- **Work instruction**:
Could you set down exactly the lines in the records below between the line holding "- 8400cde migrate bootstrap4 to bootstrap 5" and the line holding "<br>https://cybersecurity-jp.com/column/14651", inclusive?

[Stored data]
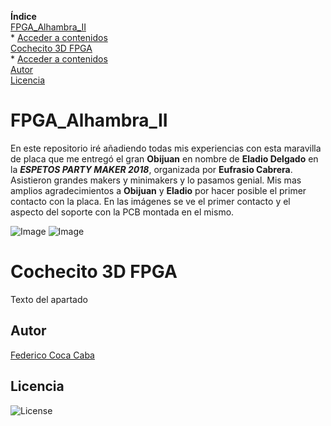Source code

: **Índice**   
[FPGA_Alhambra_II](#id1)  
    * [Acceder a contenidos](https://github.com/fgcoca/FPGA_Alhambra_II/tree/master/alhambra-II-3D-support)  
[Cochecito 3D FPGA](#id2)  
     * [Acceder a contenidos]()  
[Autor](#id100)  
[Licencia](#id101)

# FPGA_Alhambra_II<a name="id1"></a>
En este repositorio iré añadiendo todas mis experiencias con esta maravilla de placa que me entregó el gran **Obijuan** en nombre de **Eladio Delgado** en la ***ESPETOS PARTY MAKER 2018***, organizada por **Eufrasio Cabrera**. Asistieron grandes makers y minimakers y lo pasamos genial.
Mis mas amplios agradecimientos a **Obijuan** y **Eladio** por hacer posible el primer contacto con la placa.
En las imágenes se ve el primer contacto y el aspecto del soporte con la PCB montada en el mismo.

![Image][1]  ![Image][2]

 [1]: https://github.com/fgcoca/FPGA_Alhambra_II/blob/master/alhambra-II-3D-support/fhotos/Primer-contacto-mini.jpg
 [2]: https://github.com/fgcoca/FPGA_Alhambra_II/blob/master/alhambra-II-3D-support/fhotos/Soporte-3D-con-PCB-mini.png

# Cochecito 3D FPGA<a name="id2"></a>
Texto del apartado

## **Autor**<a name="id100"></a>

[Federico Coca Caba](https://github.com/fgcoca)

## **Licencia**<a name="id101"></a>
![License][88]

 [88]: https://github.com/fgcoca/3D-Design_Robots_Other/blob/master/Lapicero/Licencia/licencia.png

---

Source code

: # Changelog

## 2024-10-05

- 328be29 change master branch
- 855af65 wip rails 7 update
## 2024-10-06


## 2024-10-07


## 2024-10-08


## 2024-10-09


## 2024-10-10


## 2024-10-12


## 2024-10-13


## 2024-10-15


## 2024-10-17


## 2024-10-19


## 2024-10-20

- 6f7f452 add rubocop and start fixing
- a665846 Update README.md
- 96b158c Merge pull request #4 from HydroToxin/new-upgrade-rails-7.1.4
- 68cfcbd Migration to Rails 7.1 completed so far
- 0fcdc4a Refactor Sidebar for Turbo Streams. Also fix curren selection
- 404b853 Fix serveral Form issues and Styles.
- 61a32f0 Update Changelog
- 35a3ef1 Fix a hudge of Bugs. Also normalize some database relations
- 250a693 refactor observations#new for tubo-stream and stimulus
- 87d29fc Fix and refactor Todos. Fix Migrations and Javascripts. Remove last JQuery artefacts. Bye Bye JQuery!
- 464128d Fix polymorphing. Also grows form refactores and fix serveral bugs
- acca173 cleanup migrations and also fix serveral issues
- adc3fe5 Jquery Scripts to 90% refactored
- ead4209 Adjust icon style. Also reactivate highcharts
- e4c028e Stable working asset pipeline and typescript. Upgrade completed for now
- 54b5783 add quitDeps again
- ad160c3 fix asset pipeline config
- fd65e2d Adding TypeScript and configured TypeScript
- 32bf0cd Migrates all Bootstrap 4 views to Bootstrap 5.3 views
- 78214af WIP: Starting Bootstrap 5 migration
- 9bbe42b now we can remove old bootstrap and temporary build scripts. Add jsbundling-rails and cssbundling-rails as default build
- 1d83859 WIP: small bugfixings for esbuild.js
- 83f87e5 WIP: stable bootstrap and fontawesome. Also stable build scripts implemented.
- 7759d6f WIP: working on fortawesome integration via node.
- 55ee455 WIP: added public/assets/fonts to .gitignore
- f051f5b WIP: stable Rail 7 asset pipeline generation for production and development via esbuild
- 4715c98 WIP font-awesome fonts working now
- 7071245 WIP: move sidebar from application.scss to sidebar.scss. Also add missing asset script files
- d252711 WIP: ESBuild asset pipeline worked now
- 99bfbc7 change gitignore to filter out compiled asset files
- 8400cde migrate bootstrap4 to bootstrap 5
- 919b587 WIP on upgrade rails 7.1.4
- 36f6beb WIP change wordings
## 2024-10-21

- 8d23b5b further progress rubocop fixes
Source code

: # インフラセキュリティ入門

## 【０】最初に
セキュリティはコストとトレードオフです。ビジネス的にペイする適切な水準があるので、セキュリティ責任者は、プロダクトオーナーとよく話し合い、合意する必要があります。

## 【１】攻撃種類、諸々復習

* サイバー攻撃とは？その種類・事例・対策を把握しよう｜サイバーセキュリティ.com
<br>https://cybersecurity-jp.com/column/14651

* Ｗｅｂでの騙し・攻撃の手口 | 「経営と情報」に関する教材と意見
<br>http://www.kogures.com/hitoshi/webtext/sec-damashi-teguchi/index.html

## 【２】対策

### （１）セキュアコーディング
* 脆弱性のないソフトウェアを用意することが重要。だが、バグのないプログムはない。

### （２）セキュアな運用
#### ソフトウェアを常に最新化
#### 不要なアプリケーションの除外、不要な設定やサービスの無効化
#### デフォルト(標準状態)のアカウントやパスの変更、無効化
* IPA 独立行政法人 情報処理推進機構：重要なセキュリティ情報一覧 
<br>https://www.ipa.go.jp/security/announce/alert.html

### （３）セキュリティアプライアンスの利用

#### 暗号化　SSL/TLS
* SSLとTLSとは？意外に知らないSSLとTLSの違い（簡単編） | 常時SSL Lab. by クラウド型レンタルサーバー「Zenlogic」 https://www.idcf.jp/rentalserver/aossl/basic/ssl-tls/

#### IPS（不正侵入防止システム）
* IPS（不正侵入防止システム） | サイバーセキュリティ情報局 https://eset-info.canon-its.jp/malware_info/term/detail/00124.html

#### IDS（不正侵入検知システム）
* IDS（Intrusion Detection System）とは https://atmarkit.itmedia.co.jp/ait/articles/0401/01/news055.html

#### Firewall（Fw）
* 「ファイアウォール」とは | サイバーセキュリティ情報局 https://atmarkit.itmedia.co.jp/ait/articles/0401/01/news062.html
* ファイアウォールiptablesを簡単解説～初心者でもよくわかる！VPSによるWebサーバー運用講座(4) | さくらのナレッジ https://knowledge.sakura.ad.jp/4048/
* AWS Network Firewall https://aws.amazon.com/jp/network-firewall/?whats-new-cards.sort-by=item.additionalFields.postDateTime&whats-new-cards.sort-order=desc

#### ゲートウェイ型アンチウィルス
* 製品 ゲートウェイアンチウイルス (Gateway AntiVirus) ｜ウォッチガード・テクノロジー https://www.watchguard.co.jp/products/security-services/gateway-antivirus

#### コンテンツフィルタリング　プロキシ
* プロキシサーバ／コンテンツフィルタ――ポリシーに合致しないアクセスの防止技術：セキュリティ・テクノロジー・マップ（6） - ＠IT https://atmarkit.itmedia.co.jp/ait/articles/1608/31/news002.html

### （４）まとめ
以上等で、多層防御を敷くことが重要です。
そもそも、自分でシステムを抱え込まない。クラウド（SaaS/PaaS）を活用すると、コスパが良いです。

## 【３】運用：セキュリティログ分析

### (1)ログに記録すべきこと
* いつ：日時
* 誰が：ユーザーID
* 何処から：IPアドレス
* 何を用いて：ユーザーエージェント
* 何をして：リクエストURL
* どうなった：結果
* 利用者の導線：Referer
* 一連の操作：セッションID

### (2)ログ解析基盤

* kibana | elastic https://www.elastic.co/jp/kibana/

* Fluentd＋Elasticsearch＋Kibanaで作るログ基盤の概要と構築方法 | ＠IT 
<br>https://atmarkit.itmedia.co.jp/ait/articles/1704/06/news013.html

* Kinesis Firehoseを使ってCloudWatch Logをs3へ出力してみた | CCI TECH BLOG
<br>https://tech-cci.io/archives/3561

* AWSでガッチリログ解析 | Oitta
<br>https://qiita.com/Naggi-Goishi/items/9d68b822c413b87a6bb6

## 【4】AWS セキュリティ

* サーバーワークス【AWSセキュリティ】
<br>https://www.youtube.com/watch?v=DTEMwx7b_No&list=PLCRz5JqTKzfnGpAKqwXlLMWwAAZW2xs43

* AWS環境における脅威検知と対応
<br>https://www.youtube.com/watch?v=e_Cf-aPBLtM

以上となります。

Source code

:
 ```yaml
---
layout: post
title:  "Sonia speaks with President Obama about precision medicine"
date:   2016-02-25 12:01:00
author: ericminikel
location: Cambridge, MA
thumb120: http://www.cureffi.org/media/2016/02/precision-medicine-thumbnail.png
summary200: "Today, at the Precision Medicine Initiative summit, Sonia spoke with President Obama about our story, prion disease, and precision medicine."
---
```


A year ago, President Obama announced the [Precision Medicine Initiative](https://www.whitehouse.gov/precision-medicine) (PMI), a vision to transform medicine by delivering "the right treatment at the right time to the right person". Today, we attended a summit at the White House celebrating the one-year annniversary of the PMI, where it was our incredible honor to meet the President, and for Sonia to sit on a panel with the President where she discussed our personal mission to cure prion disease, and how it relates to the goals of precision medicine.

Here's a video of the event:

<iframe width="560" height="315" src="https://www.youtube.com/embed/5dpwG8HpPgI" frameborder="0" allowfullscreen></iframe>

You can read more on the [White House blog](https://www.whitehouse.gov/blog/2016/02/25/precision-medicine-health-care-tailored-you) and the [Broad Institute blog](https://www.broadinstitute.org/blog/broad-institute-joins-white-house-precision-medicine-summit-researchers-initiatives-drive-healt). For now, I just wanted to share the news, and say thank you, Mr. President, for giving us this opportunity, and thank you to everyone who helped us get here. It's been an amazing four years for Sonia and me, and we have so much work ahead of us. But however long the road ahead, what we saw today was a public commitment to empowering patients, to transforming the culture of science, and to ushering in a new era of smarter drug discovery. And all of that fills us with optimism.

- **Response**:
- 8400cde migrate bootstrap4 to bootstrap 5
- 919b587 WIP on upgrade rails 7.1.4
- 36f6beb WIP change wordings
## 2024-10-21

- 8d23b5b further progress rubocop fixes
Source code

: # インフラセキュリティ入門

## 【０】最初に
セキュリティはコストとトレードオフです。ビジネス的にペイする適切な水準があるので、セキュリティ責任者は、プロダクトオーナーとよく話し合い、合意する必要があります。

## 【１】攻撃種類、諸々復習

* サイバー攻撃とは？その種類・事例・対策を把握しよう｜サイバーセキュリティ.com
<br>https://cybersecurity-jp.com/column/14651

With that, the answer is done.